Abschließend wird festgehalten, dass die Ausführungen der belangten Behörde im angefochtenen Bescheid bezüglich des „Verbot[es] zum Lenken von Motorfahrrädern und vierrädrigen Leichtkraftfahrzeugen, welches mit 19.1.2013 noch aufrecht sei“ anhand der Aktenlage nicht nachvollzogen werden konnten. Ungeachtet dessen, hätte selbst das Vorliegen eines solchen Verbotes gegenständlich zu keiner anderslautenden Entscheidung des Verwaltungsgerichtes geführt.

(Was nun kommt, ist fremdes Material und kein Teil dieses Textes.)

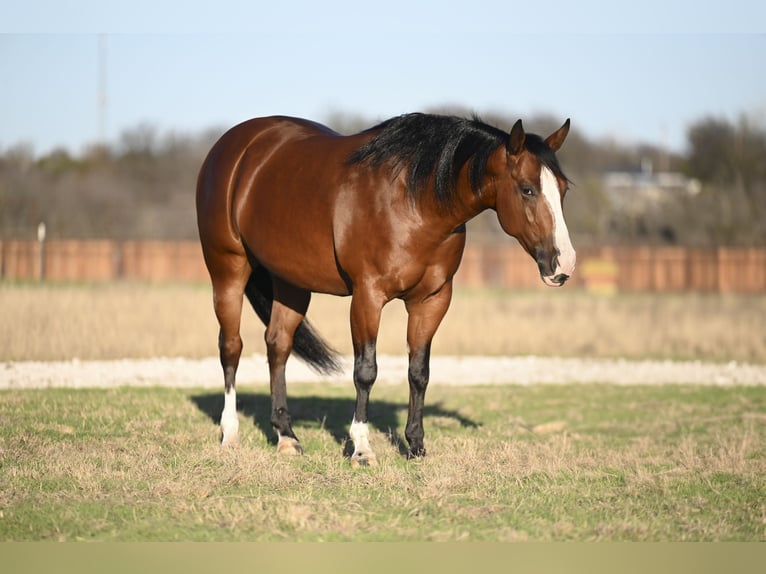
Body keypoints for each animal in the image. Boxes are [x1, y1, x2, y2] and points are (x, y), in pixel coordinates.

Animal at [198, 112, 576, 468]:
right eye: (527, 189)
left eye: (563, 190)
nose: (564, 265)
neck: (416, 201)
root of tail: (236, 145)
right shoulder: (368, 296)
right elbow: (366, 371)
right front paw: (362, 449)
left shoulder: (432, 301)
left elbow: (419, 372)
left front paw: (416, 446)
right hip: (229, 270)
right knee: (231, 348)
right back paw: (230, 435)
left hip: (291, 282)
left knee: (278, 345)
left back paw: (287, 437)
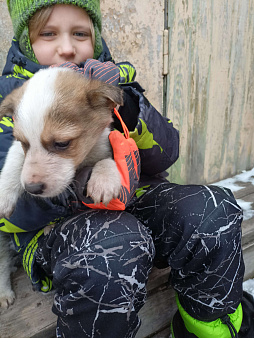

Es war sohin spruchgemäß zu entscheiden.
8. Zur Unzulässigkeit der ordentlichen Revision:
Die ordentliche Revision ist nicht zulässig, da im gegenständlichen Verfahren keine Rechtsfrage zu lösen war, der im Sinne des Art. 133 Abs. 4 B-VG grundsätzliche Bedeutung zukommt, insbesondere weil die Entscheidung nicht von der oben zitierten und einheitlichen Rechtsprechung des Verwaltungsgerichtshofes abweicht, sich andererseits auf den eindeutigen und klaren Gesetzeswortlaut stützen kann (vgl. aus der stRsp zur Unzulässigkeit einer ordentlichen Revision in derartigen Fällen zB VwGH 29. Juli 2015, Ra 2015/07/0095) und überdies lediglich eine einzelfallbezogene Beurteilung vorzunehmen war, zu deren Überprüfung der Verwaltungsgerichtshof im Allgemeinen nicht berufen ist (vgl. zB VwGH 17. Oktober 2016, Ro 2015/03/0035).